__Task brief__: Your task is to repeat the entries below exactly and to leave their images out.

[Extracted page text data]

•••

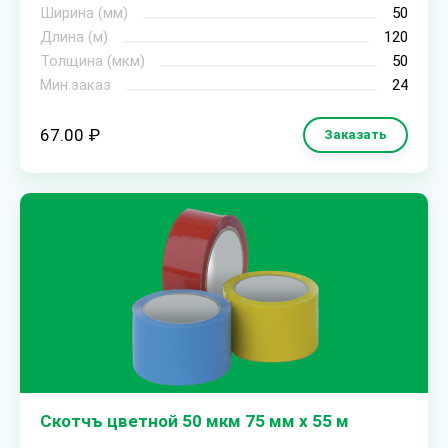
Ширина (мм)
50
Длина (м)
120
Толщина (мкм)
50
Мин.заказ
24
67.00 ₽
Заказать
Скотчъ цветной 50 мкм 75 мм х 55 м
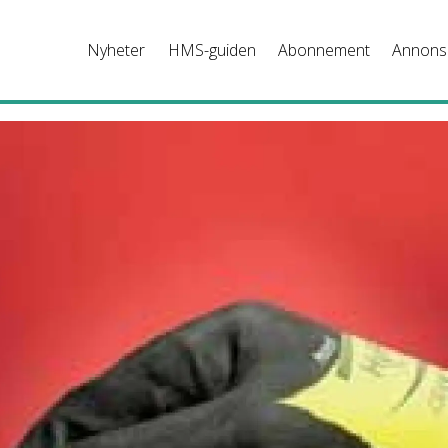
Nyheter
HMS-guiden
Abonnement
Annons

•••

__Solution below__:
Ширина (мм)
50
Длина (м)
120
Толщина (мкм)
50
Мин.заказ
24
67.00 ₽
Заказать
Скотчъ цветной 50 мкм 75 мм х 55 м
Nyheter
HMS-guiden
Abonnement
Annons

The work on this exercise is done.